Пока же коротали время, выступая на пирах и банкетах у знатных господ столицы. На наше счастье, пирующие довольствовались заранее отрепетированными номерами. За неделю пиров и гуляний мне всего дважды поступило предложение скрестить оружие с любимым поединщиком хозяина дома. И конечно, оба боя я выиграл – чего, собственно, от меня и ждали.

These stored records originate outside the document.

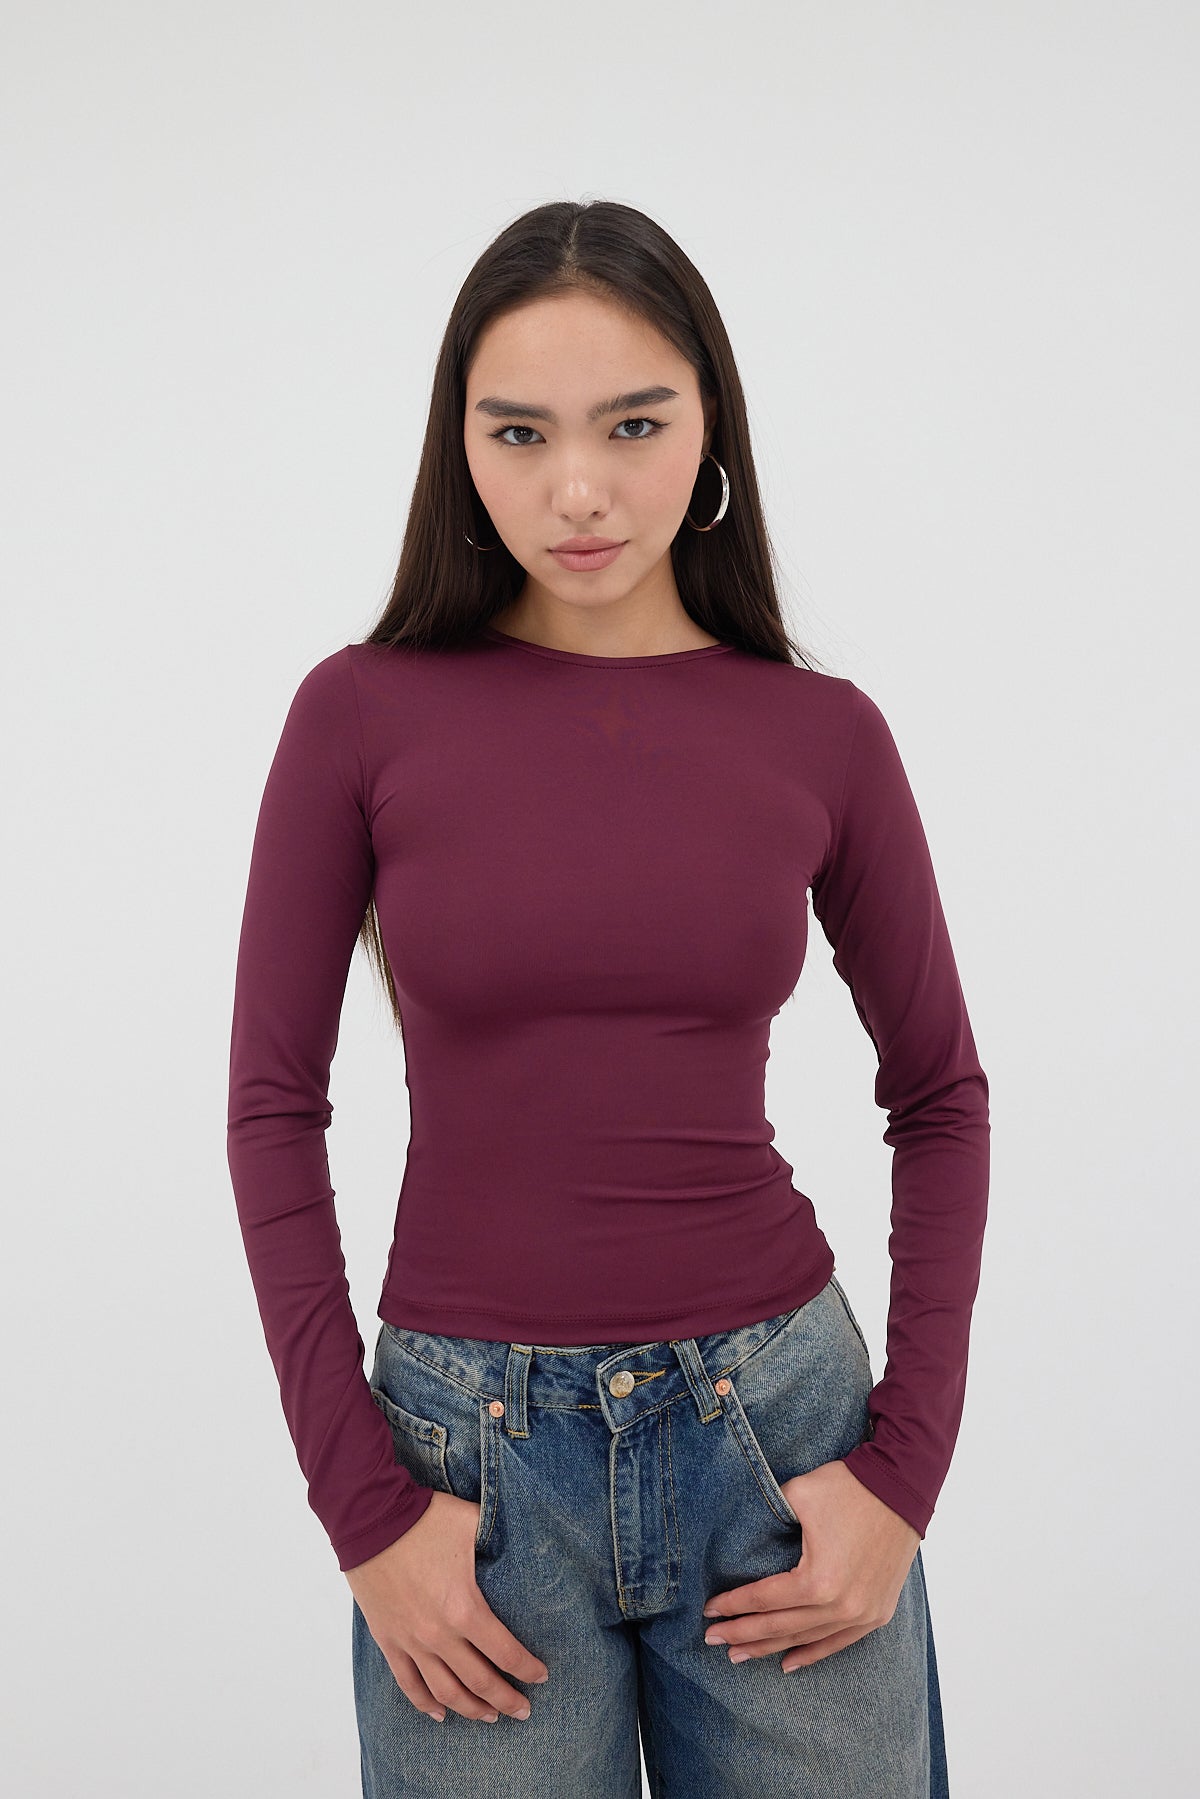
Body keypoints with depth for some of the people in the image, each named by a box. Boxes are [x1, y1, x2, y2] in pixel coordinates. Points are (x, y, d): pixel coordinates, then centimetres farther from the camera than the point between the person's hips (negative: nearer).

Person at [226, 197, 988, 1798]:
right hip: (472, 1444, -1)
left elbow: (939, 1095, 6)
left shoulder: (822, 735, -2)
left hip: (775, 1421, 1)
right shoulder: (364, 715, -6)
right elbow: (272, 1107, -3)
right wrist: (361, 1505, -6)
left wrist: (906, 1465, -1)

Последний пир тянулся так долго, что праздничный ужин плавно перетек в праздничный завтрак. Для меня, привыкшего к тому, что эльфы могут по пять-шесть дней пировать, отходя от стола только для того, чтобы привести себя в порядок, десять часов пира ничего не значили, и наутро я взошел на колесницу свежий и бодрый, как огурчик. Ухарь и господин Хашша, евшие и пившие наравне со мной, чувствовали себя значительно хуже и мечтали о постели, куда можно завалиться и продрыхнуть до полуночи.
Мы ехали напрямик, через торговую площадь, чтобы как можно скорее добраться до дома. В кошеле, который я повесил себе на пояс, не доверяя полусонному и не совсем трезвому господину Хашше, позвякивали золотые полумесяцы – наш гонорар. Десять золотых принадлежали лично нам – по пяти штук мне и Ухарю, – и я, свысока озирая торговые ряды, уже прикидывал, на что бы такое их потратить, когда колесница повернула, огибая какой-то навес, и я увидел…
Помост казался островком среди бушующего людского моря, а две фигуры на нем – чудом спасшимися после крушения. С надеждой и тревогой всматривались они в горизонт, желая увидеть парус – свое спасение. Но если один просто молча стоял и смотрел, второй делал все, чтобы привлечь к себе внимание.
– Смотрите! Смотрите, почтенные, – говорил он, – какой красавец! Второго такого просто не существует!
Все рынки рабов устроены одинаково. Когда-то я сам точно так же стоял на помосте с заведенными назад руками и ждал решения своей судьбы. Сейчас настала очередь Серого Барса.
Не нужно было быть семи пядей во лбу, чтобы понять – лучший гладиатор опозорил школу Песчаного Змея тем, что проиграл бой, на который взирали очи самого солнцеликого кали, и должен был понести наказание. Он обязан был исчезнуть и продавался, как простой раб, в один из базарных дней, с общего помоста.